NCAR / xtar

Reading netCDF tar archives with xarray/zarr
MIT License
0 stars 2 forks source link

NFS/Lustre/GPFS, first quick test with mounting worked #4

Open tinaok opened 4 years ago

tinaok commented 4 years ago

mounting tar from ratermount on NFS, lustre & gpfs worked on datarmor.

andersy005 commented 4 years ago

@tinaok, this is looking great! I am curious.., do you know why operations on xarray dataset constructed from the mounted tar archive are faster than the original netCDF files'?

Screen Shot 2020-05-11 at 5 04 36 PM Screen Shot 2020-05-11 at 5 04 21 PM Screen Shot 2020-05-11 at 5 04 31 PM Screen Shot 2020-05-11 at 5 04 14 PM

Cc @kmpaul

kmpaul commented 4 years ago

It is probably the file system cache. In the mounted-tar case, a single tarball is cached for many accesses. How many MPI ranks per node?

andersy005 commented 4 years ago

It is probably the file system cache. In the mounted-tar case, a single tarball is cached for many accesses

Cool! Thank you for the clarification!

How many MPI ranks per node?

Do you mean dask workers per node instead of MPI ranks?

Screen Shot 2020-05-11 at 6 13 40 PM
kmpaul commented 4 years ago

@andersy005 @tinaok Yes. I meant Dask workers per node. It's unclear to me from the Cluster infobox how many workers are on a node.

tinaok commented 4 years ago

Hi, The compute node I used at IFREMER have 28 cores per node. I placed 28 workers per nodes.

Tina Odaka Tel: (+33) 2 98 22 41 85 LOPS - Laboratoire d'Oceanographie Physique et Spatiale UMR 6523 CNRS-IFREMER-IRD-Univ.Brest-IUEM ZI de la Pointe du Diable CS 10070 29280 Plouzané

2020/05/12 16:30、Kevin Paul notifications@github.comのメール:

@andersy005 https://github.com/andersy005 @tinaok https://github.com/tinaok Yes. I meant Dask workers per node. It's unclear to me from the Cluster infobox how many workers are on a node.

— You are receiving this because you were mentioned. Reply to this email directly, view it on GitHub https://github.com/NCAR/xtar/pull/4#issuecomment-627382255, or unsubscribe https://github.com/notifications/unsubscribe-auth/ALFFE54G4JMNWBZQW5QNU4TRRFMRVANCNFSM4M3PWUDQ.

kmpaul commented 4 years ago

That explains the speedup, then.

With multiple netcdf files tarballed up into one file, that whole file should be cached when it is first read. Every other attempt to read that file will read from cache, since all of those attempts are on the same node with the same memory.

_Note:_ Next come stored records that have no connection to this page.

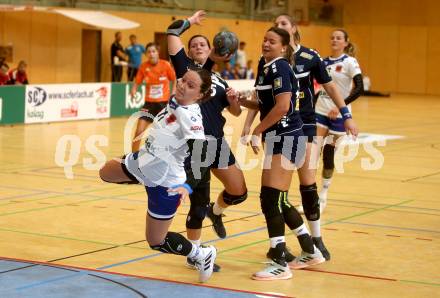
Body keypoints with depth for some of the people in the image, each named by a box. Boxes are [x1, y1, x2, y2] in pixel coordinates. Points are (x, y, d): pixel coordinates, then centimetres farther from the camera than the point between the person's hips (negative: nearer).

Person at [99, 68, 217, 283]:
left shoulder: (190, 117, -31)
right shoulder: (174, 102, -9)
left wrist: (188, 186, -45)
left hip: (165, 183, -8)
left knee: (156, 241, 6)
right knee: (106, 173, 26)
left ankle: (202, 255, 26)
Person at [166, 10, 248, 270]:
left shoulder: (219, 81, 19)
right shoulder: (185, 67, 5)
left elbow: (236, 112, 18)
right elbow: (173, 32, -2)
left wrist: (234, 99, -2)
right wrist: (191, 21, 13)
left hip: (217, 141, 6)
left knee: (239, 192, 7)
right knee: (199, 201, -3)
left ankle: (216, 212, 41)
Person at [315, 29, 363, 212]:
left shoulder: (349, 62, -7)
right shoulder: (323, 62, 8)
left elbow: (359, 88, -16)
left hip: (339, 114, -4)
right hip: (320, 112, 4)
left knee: (328, 156, 2)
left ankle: (323, 197, 19)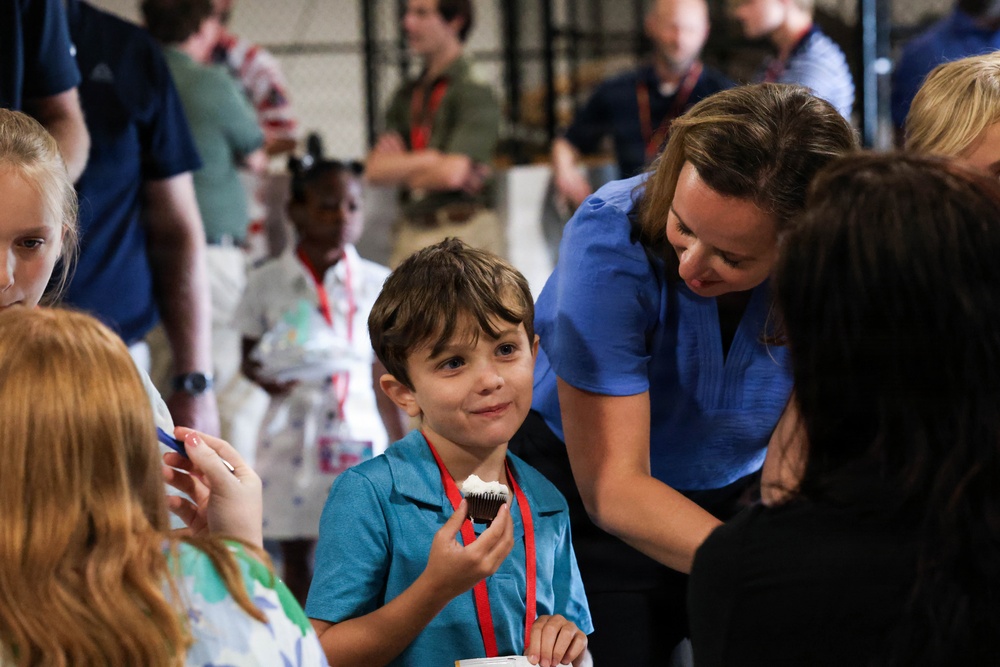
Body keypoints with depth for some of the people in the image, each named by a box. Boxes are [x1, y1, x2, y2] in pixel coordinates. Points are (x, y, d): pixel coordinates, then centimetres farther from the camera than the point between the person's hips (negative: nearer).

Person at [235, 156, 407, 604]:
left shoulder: (375, 283, 3)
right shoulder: (268, 282, -1)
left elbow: (382, 374, 8)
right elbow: (248, 356, 6)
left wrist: (401, 443, 9)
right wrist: (265, 378, -17)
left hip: (359, 432, 0)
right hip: (292, 433, 0)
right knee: (296, 556, 6)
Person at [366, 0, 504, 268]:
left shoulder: (474, 92, -5)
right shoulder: (406, 97, 15)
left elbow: (452, 173, -15)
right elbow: (375, 169, 5)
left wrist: (400, 168, 1)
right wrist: (430, 158, -9)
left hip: (463, 233, -6)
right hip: (410, 233, 6)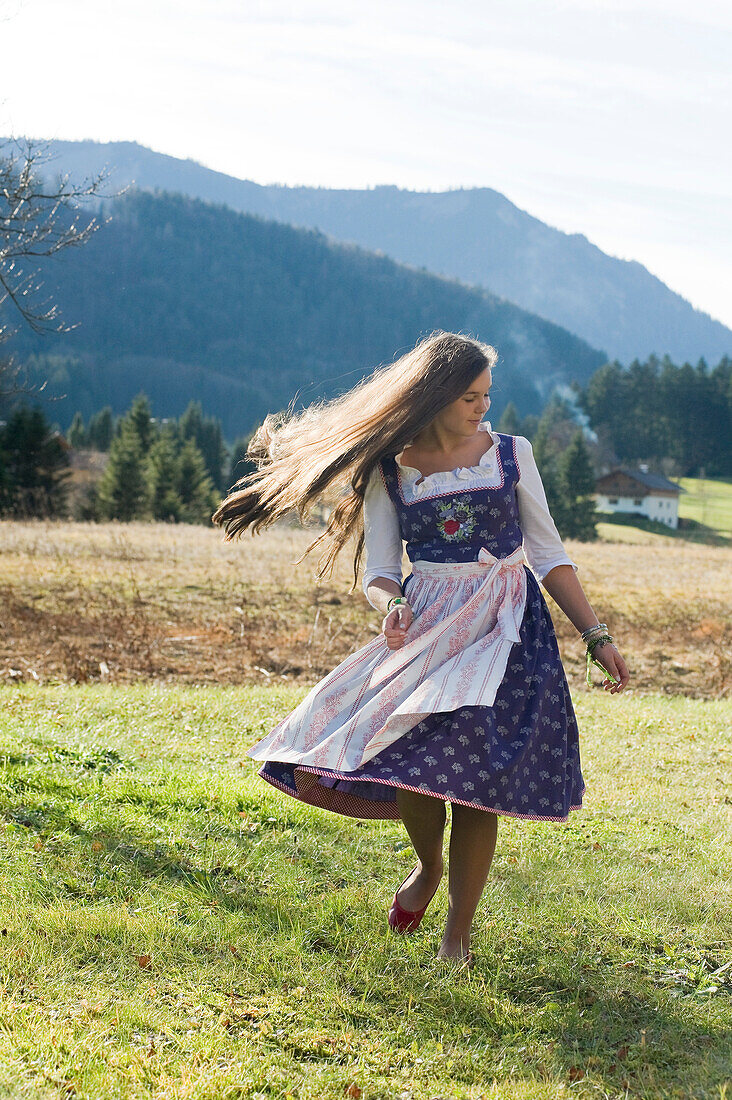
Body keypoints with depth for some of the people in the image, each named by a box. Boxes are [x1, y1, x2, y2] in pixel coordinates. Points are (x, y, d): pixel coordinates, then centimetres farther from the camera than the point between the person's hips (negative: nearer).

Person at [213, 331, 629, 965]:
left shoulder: (511, 454, 7)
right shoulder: (389, 470, 5)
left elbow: (550, 555, 8)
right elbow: (378, 572, 5)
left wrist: (598, 637, 3)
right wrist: (391, 606, -19)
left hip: (506, 626, 0)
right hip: (426, 626, 0)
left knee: (475, 770, -13)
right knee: (406, 763, -16)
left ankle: (458, 931, 4)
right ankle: (428, 865, 20)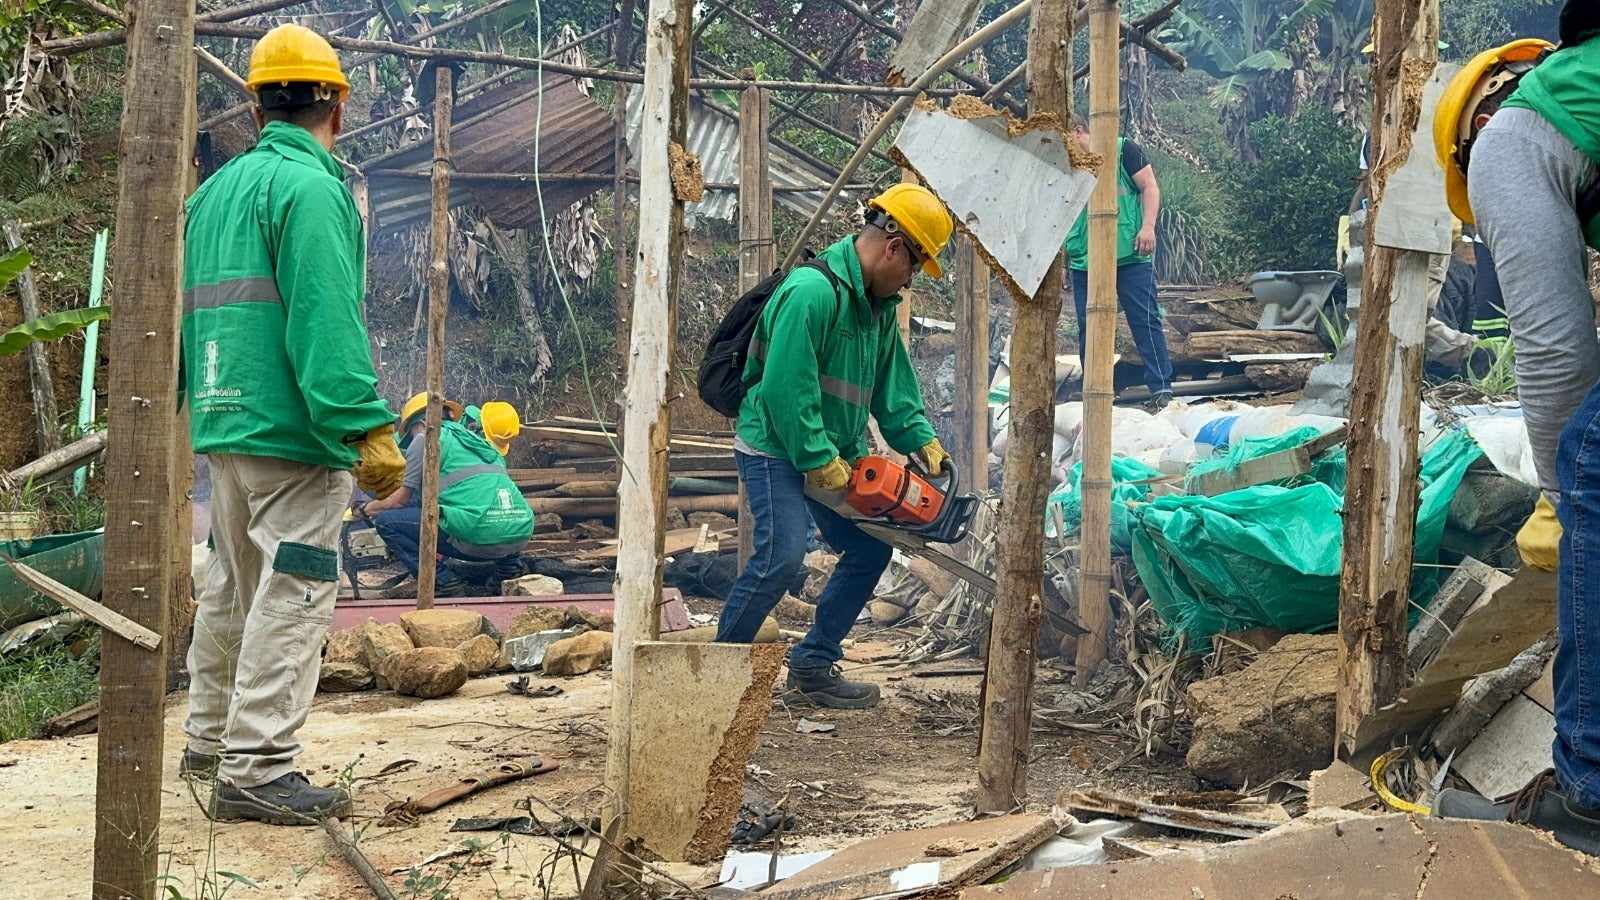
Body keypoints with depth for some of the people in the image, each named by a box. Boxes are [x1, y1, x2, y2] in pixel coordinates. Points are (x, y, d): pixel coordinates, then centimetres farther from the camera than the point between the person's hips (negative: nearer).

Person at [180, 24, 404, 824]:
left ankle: (210, 736, 31)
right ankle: (256, 767, -7)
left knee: (234, 586, 20)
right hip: (292, 428, -9)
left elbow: (186, 311, 19)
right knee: (293, 593, -6)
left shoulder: (214, 189, 15)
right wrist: (369, 431, -22)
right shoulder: (310, 187, -12)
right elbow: (326, 322, -21)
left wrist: (169, 408, 24)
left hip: (222, 422, 9)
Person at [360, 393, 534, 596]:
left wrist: (365, 509, 31)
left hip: (478, 537, -7)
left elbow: (400, 500, 12)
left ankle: (443, 581, -3)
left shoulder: (425, 438, 9)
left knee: (386, 521, 6)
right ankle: (508, 563, 19)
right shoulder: (477, 440, 28)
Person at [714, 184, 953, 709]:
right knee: (782, 556, -21)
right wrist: (819, 462, -22)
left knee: (871, 549, 6)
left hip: (832, 454, 10)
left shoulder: (879, 305, 9)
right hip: (776, 449, -10)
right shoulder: (812, 292, -23)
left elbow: (892, 384, 14)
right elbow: (786, 389, -27)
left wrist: (922, 441, 2)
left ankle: (812, 667, 14)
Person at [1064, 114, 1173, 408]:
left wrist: (1148, 227, -13)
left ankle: (1162, 389, -5)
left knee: (1145, 320, -6)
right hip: (1083, 261, 5)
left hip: (1130, 255, -5)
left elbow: (1150, 187, 0)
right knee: (1088, 328, 2)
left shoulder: (1122, 149, 4)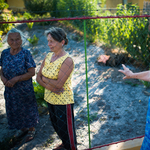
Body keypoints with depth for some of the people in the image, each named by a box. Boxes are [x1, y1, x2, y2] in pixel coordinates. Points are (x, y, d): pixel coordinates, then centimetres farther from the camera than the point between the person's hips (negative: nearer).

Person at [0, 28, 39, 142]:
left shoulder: (26, 53, -16)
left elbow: (32, 72, -17)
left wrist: (16, 79, -25)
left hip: (25, 89, -4)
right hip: (10, 89, 5)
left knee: (27, 108, 13)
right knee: (15, 109, 19)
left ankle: (31, 129, 37)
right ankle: (23, 128, 44)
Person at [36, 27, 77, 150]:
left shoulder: (67, 60, -21)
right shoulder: (48, 56, 1)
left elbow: (59, 84, -27)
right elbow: (38, 77, 1)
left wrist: (45, 79, -12)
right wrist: (49, 86, -17)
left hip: (63, 100, -8)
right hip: (50, 98, 8)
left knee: (66, 128, 8)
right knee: (56, 125, 25)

With all of the netcdf files split up (i.e., not tarballed together), then each file is cached when it is first read. But it is never read again, so it has to be deleted from cache to make room for the next file that is read. Hence, the cache is never used.

This is a really good result! If you want to see only the overhead from the mounted tarball, though, you would need to distribute 1 worker per node. Or somehow turn off the cache, which you may not have the ability to do.

kmpaul commented 4 years ago

Obviously, though, this assumes that a single tarball is small enough to fit in memory...?

tinaok commented 4 years ago

Yes, may be with implementation of https://github.com/NCAR/xtar/issues/5? https://github.com/NCAR/xtar/issues/5? , the cache issue could be benched as well? We would need cache-memory specifications of backend controllers for GPFS/Lustre?

Tina Odaka Tel: (+33) 2 98 22 41 85 LOPS - Laboratoire d'Oceanographie Physique et Spatiale UMR 6523 CNRS-IFREMER-IRD-Univ.Brest-IUEM ZI de la Pointe du Diable CS 10070 29280 Plouzané

2020/05/12 17:46、Kevin Paul notifications@github.comのメール:

Obviously, though, this assumes that a single tarball is small enough to fit in memory...?

— You are receiving this because you were mentioned. Reply to this email directly, view it on GitHub https://github.com/NCAR/xtar/pull/4#issuecomment-627428027, or unsubscribe https://github.com/notifications/unsubscribe-auth/ALFFE5YEOALDOO4TINEBZWLRRFVOPANCNFSM4M3PWUDQ.

kmpaul commented 4 years ago

@tinaok: Yeah, dealing with the caching issue is a regular problem when trying to do I/O benchmarks. One easy way of eliminating the caching issue is to try to use 1 dask worker per compute node. That is horribly inefficient (27 cores go unused!), but it prevents any filesystem caching from occurring. It also allows for potentially better scaling, but that's not really what we care about at this point.